Action item: Update the records from their start through the line containing "The vernier caliper reads 29.6 mm", inclusive, changing "plain text" to "simple text" and keeping everything else the same. Give back only those lines, and omit the pictures.

BEGIN Given data

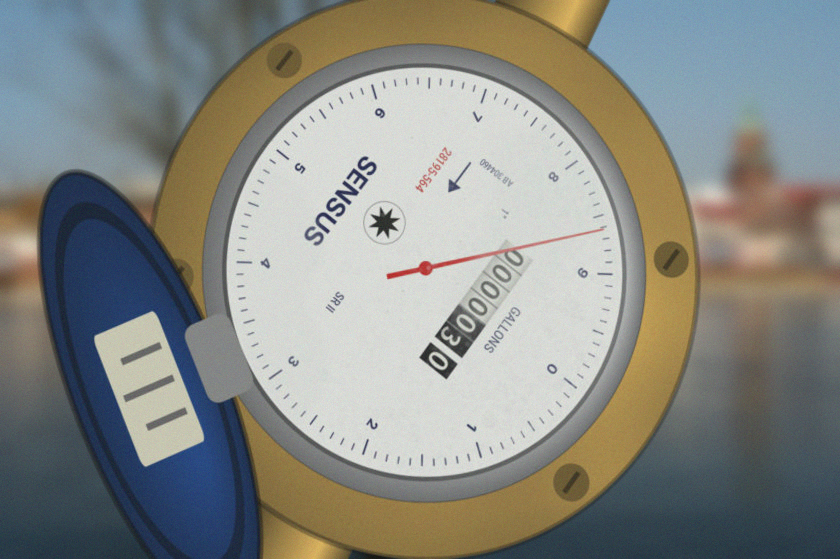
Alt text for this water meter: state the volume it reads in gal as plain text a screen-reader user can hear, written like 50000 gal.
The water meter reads 28.6 gal
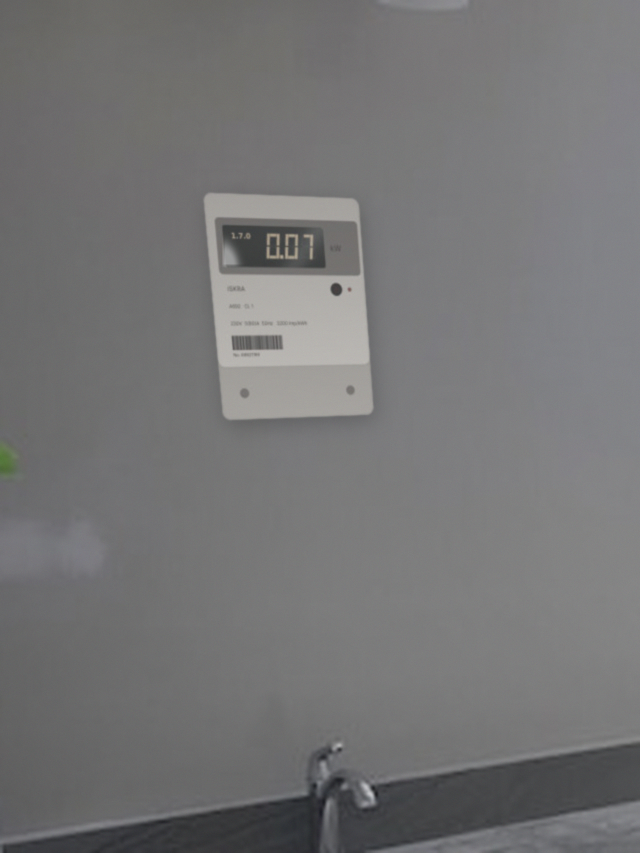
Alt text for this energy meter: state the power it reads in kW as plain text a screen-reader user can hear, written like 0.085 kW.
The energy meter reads 0.07 kW
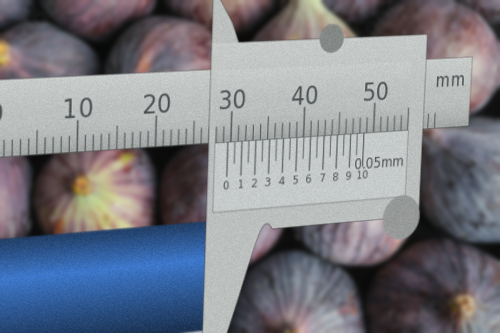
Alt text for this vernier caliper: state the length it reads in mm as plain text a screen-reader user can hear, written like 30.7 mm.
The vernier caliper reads 29.6 mm
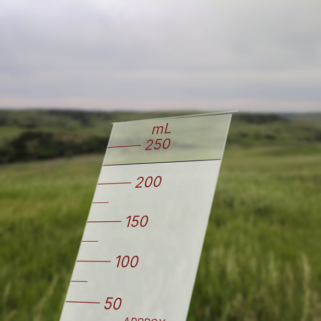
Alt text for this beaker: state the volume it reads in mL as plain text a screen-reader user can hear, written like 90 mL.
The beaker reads 225 mL
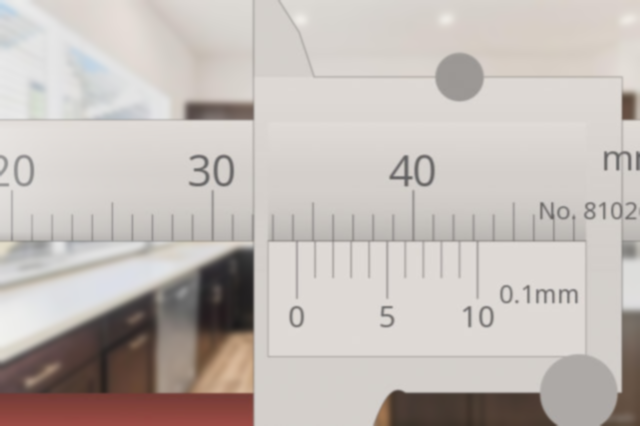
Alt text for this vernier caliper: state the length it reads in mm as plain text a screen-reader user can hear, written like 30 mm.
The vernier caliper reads 34.2 mm
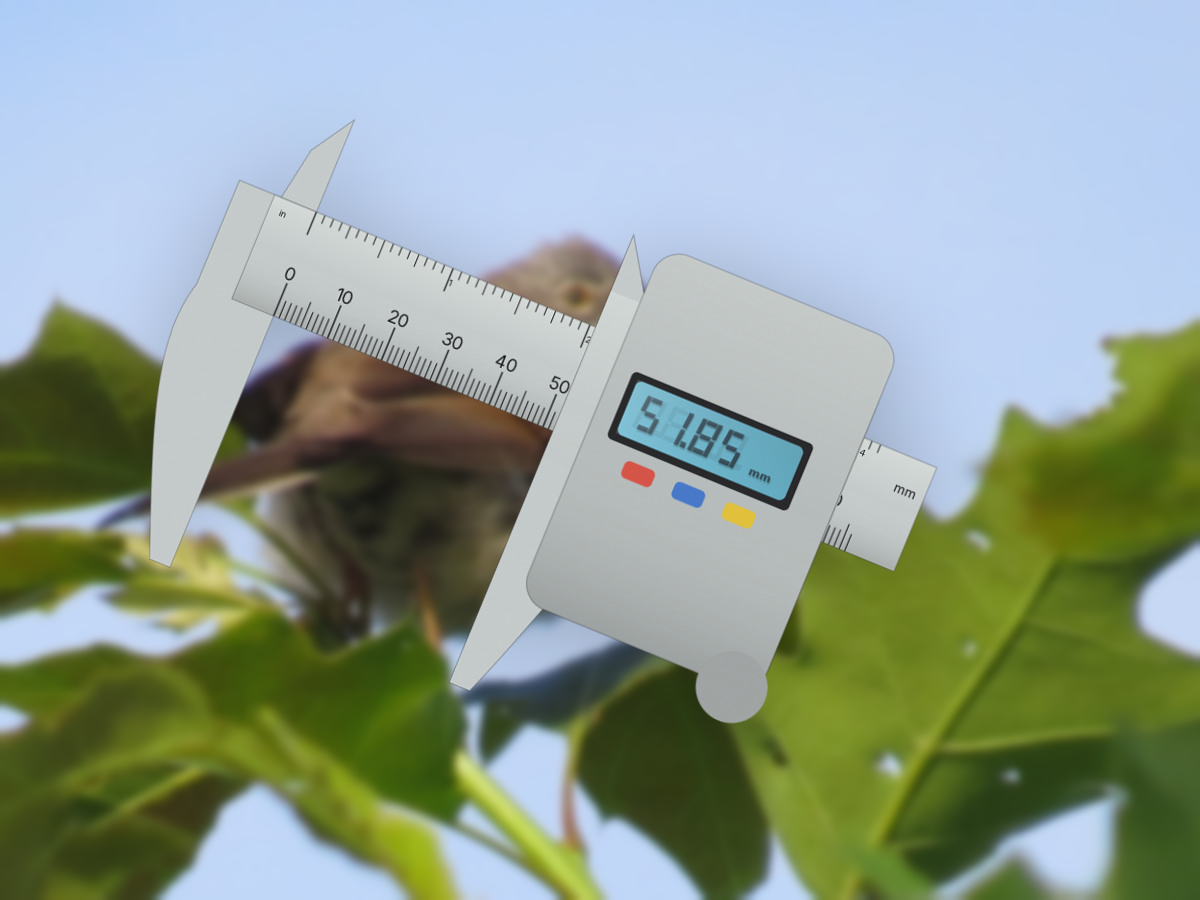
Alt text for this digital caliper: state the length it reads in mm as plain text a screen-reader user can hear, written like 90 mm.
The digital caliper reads 51.85 mm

END Given data

Completed task:
Alt text for this water meter: state the volume it reads in gal as simple text a screen-reader user can hear, written like 50000 gal.
The water meter reads 28.6 gal
Alt text for this energy meter: state the power it reads in kW as simple text a screen-reader user can hear, written like 0.085 kW.
The energy meter reads 0.07 kW
Alt text for this vernier caliper: state the length it reads in mm as simple text a screen-reader user can hear, written like 30.7 mm.
The vernier caliper reads 29.6 mm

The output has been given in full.